Apropos the preceding point, the third belief is that treatment is the key to reducing recidivism among criminally involved PSMI. Recent research has established no pathogenesis between SMI (i.e., schizophrenia, bipolar disorder, and major depression) and criminal predilections or actions. Mental illness alone typically does not cause criminal behavior; therefore, the treatment of mental illness alone will not usually reduce recidivism (Skeem et al., 2011). Treatment is a necessary but not a sufficient condition for preventing crime and violence, allowing PSMI to become more stable and amendable to evidence-based interventions that address criminogenic needs, which elevate risk for crime among PSMI and non-PSMI alike (e.g., criminal thinking, educational and employment failure, substance use disorders) and must be alleviated to lower crime and recidivism rates (Epperson et al., 2011).
The fourth belief is that drug law enforcement has contributed to growth in the numbers of PSMI in the criminal justice system. Much evidence supports this belief. A high proportion of PSMI have co-occurring substance use disorders, which are also common among arrestees. Drug use among PSMI and non-PSMI is a crime accelerator. The possession of drugs is a gateway for a substantial number of PSMI entering the criminal justice system. People convicted of drug crimes are among the faster growing subgroups of the correctional population. The majority of those convicted have comorbid psychiatric and substance use disorders (Lurigio, 2009).

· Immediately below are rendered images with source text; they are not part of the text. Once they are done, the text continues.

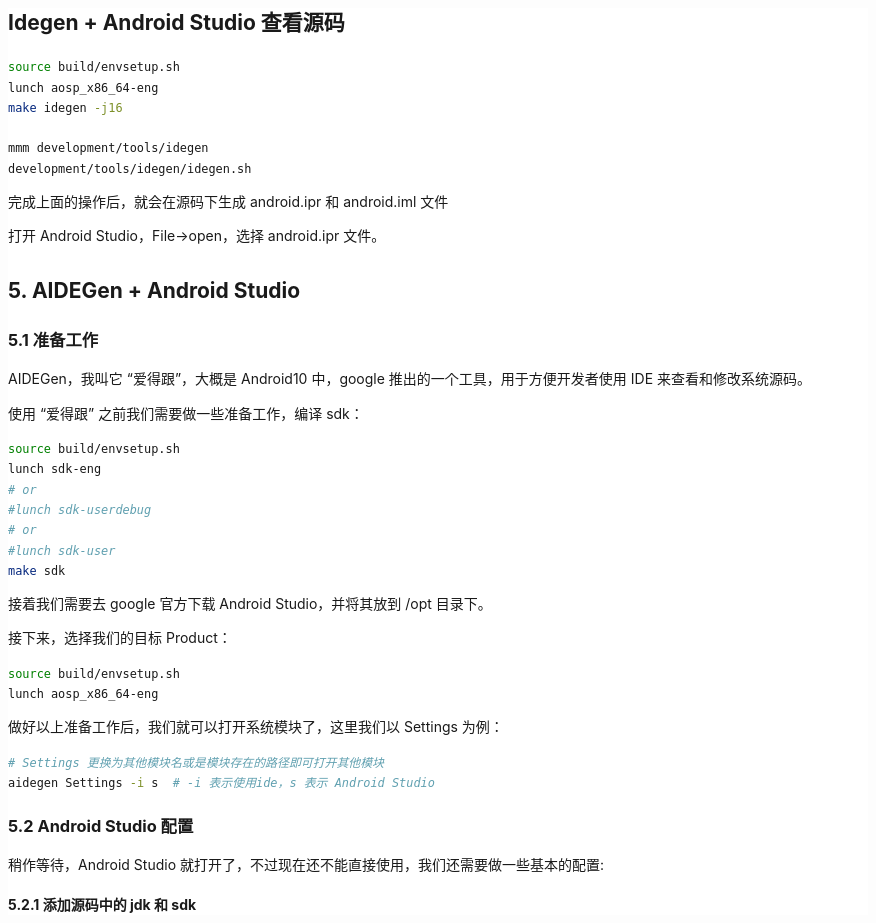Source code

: 
## Idegen + Android Studio 查看源码

```bash
source build/envsetup.sh
lunch aosp_x86_64-eng
make idegen -j16

mmm development/tools/idegen
development/tools/idegen/idegen.sh
```

完成上面的操作后，就会在源码下生成 android.ipr 和 android.iml 文件

打开 Android Studio，File->open，选择 android.ipr 文件。



## 5. AIDEGen + Android Studio 

### 5.1 准备工作

AIDEGen，我叫它 “爱得跟”，大概是 Android10 中，google 推出的一个工具，用于方便开发者使用 IDE 来查看和修改系统源码。

使用 “爱得跟” 之前我们需要做一些准备工作，编译 sdk：

```bash
source build/envsetup.sh
lunch sdk-eng
# or
#lunch sdk-userdebug
# or
#lunch sdk-user
make sdk
```

接着我们需要去 google 官方下载 Android Studio，并将其放到 /opt 目录下。

接下来，选择我们的目标 Product：

```bash
source build/envsetup.sh
lunch aosp_x86_64-eng
```

做好以上准备工作后，我们就可以打开系统模块了，这里我们以 Settings 为例：

```bash
# Settings 更换为其他模块名或是模块存在的路径即可打开其他模块
aidegen Settings -i s  # -i 表示使用ide，s 表示 Android Studio
```

### 5.2 Android Studio 配置

稍作等待，Android Studio 就打开了，不过现在还不能直接使用，我们还需要做一些基本的配置:

#### 5.2.1 添加源码中的 jdk 和 sdk
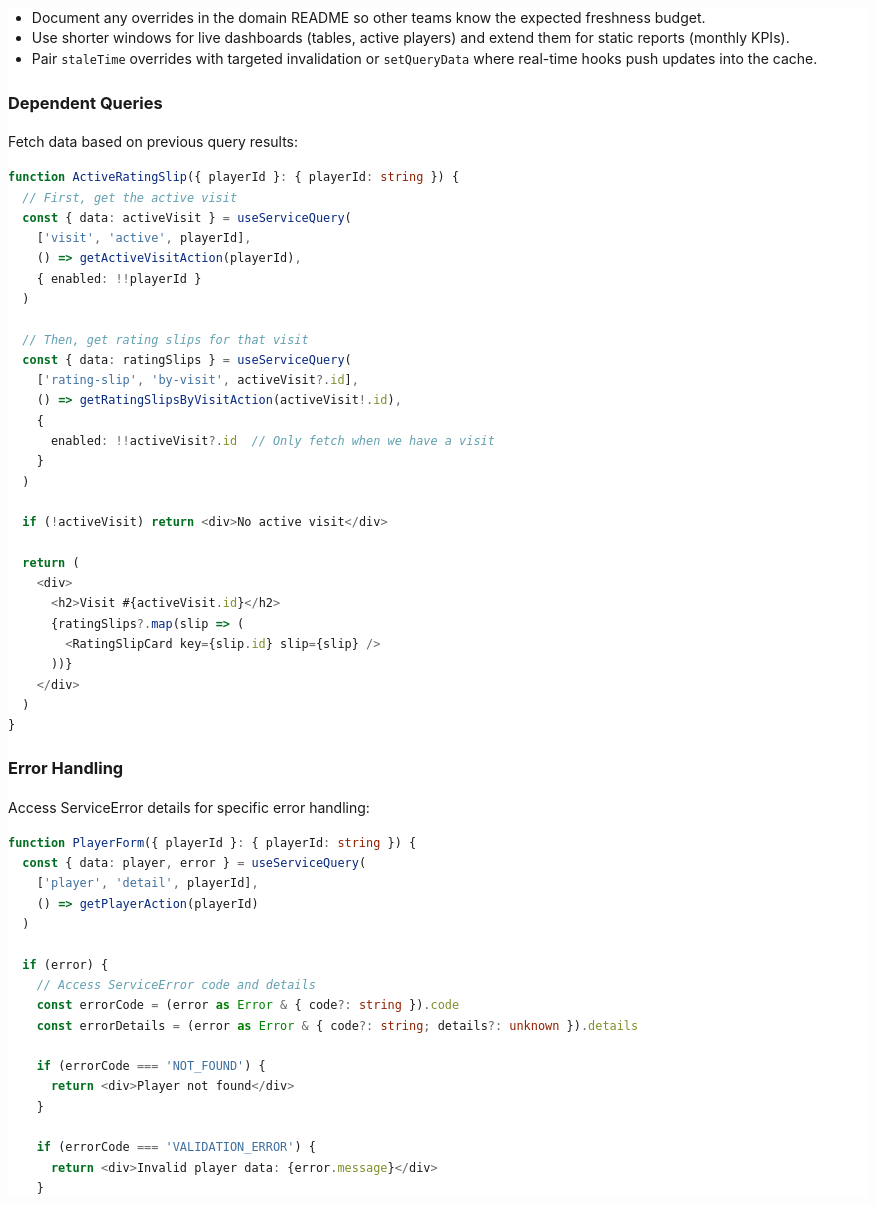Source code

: - Document any overrides in the domain README so other teams know the expected freshness budget.
- Use shorter windows for live dashboards (tables, active players) and extend them for static reports (monthly KPIs).
- Pair `staleTime` overrides with targeted invalidation or `setQueryData` where real-time hooks push updates into the cache.

### Dependent Queries

Fetch data based on previous query results:

```typescript
function ActiveRatingSlip({ playerId }: { playerId: string }) {
  // First, get the active visit
  const { data: activeVisit } = useServiceQuery(
    ['visit', 'active', playerId],
    () => getActiveVisitAction(playerId),
    { enabled: !!playerId }
  )

  // Then, get rating slips for that visit
  const { data: ratingSlips } = useServiceQuery(
    ['rating-slip', 'by-visit', activeVisit?.id],
    () => getRatingSlipsByVisitAction(activeVisit!.id),
    {
      enabled: !!activeVisit?.id  // Only fetch when we have a visit
    }
  )

  if (!activeVisit) return <div>No active visit</div>

  return (
    <div>
      <h2>Visit #{activeVisit.id}</h2>
      {ratingSlips?.map(slip => (
        <RatingSlipCard key={slip.id} slip={slip} />
      ))}
    </div>
  )
}
```

### Error Handling

Access ServiceError details for specific error handling:

```typescript
function PlayerForm({ playerId }: { playerId: string }) {
  const { data: player, error } = useServiceQuery(
    ['player', 'detail', playerId],
    () => getPlayerAction(playerId)
  )

  if (error) {
    // Access ServiceError code and details
    const errorCode = (error as Error & { code?: string }).code
    const errorDetails = (error as Error & { code?: string; details?: unknown }).details

    if (errorCode === 'NOT_FOUND') {
      return <div>Player not found</div>
    }

    if (errorCode === 'VALIDATION_ERROR') {
      return <div>Invalid player data: {error.message}</div>
    }

```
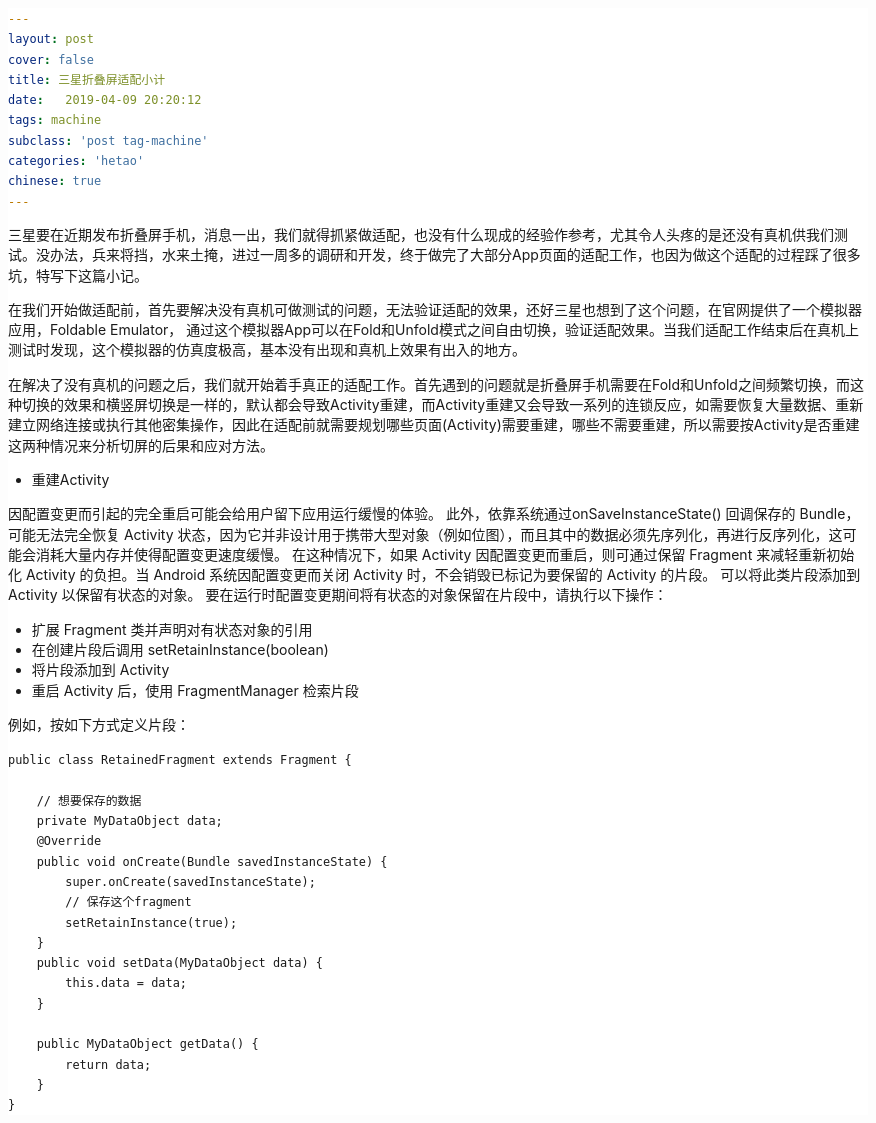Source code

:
 ```yaml
---
layout: post
cover: false
title: 三星折叠屏适配小计
date:   2019-04-09 20:20:12
tags: machine
subclass: 'post tag-machine'
categories: 'hetao'
chinese: true
---
```


三星要在近期发布折叠屏手机，消息一出，我们就得抓紧做适配，也没有什么现成的经验作参考，尤其令人头疼的是还没有真机供我们测试。没办法，兵来将挡，水来土掩，进过一周多的调研和开发，终于做完了大部分App页面的适配工作，也因为做这个适配的过程踩了很多坑，特写下这篇小记。

在我们开始做适配前，首先要解决没有真机可做测试的问题，无法验证适配的效果，还好三星也想到了这个问题，在官网提供了一个模拟器应用，Foldable Emulator， 通过这个模拟器App可以在Fold和Unfold模式之间自由切换，验证适配效果。当我们适配工作结束后在真机上测试时发现，这个模拟器的仿真度极高，基本没有出现和真机上效果有出入的地方。

在解决了没有真机的问题之后，我们就开始着手真正的适配工作。首先遇到的问题就是折叠屏手机需要在Fold和Unfold之间频繁切换，而这种切换的效果和横竖屏切换是一样的，默认都会导致Activity重建，而Activity重建又会导致一系列的连锁反应，如需要恢复大量数据、重新建立网络连接或执行其他密集操作，因此在适配前就需要规划哪些页面(Activity)需要重建，哪些不需要重建，所以需要按Activity是否重建这两种情况来分析切屏的后果和应对方法。

* 重建Activity

因配置变更而引起的完全重启可能会给用户留下应用运行缓慢的体验。 此外，依靠系统通过onSaveInstanceState() 回调保存的 Bundle，可能无法完全恢复 Activity 状态，因为它并非设计用于携带大型对象（例如位图），而且其中的数据必须先序列化，再进行反序列化，这可能会消耗大量内存并使得配置变更速度缓慢。 在这种情况下，如果 Activity 因配置变更而重启，则可通过保留 Fragment 来减轻重新初始化 Activity 的负担。当 Android 系统因配置变更而关闭 Activity 时，不会销毁已标记为要保留的 Activity 的片段。 可以将此类片段添加到 Activity 以保留有状态的对象。
要在运行时配置变更期间将有状态的对象保留在片段中，请执行以下操作：

* 扩展 Fragment 类并声明对有状态对象的引用
* 在创建片段后调用 setRetainInstance(boolean)
* 将片段添加到 Activity
* 重启 Activity 后，使用 FragmentManager 检索片段

例如，按如下方式定义片段：

```
public class RetainedFragment extends Fragment {
 
    // 想要保存的数据
    private MyDataObject data;
    @Override
    public void onCreate(Bundle savedInstanceState) {
        super.onCreate(savedInstanceState);
        // 保存这个fragment
        setRetainInstance(true);
    }
    public void setData(MyDataObject data) {
        this.data = data;
    }
 
    public MyDataObject getData() {
        return data;
    }
}

```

The courts have become the instrumentality for the mandatory treatment of people with substance use and psychiatric disorders and their comorbidities. Similarly, jails and prisons have become the leading sites for behavioral health care services. With respect to addiction, court mandates to refrain from illicit drug use and to participate in recovery services are an appropriate and reasonable exercise of the court’s authority to institute behavioral changes. Coerced treatment for addiction works by providing people with an opportunity for recovery that might not have been pursued without court leverage (Lurigio, 2002). Drug use is illegal; mental illness is not. Therefore, in a criminal context, mandated care for psychiatric disorders is not analogous to care for addictions. Furthermore, as noted earlier, treatment for SMI might not lower the risk for criminal behavior or recidivism; sobriety clearly does (Epperson et al., 2011). Finally, mandating medication for PSMI is questionable from a constitutional standpoint unless they have been subjected to involuntary hospitalization or outpatient commitment proceedings.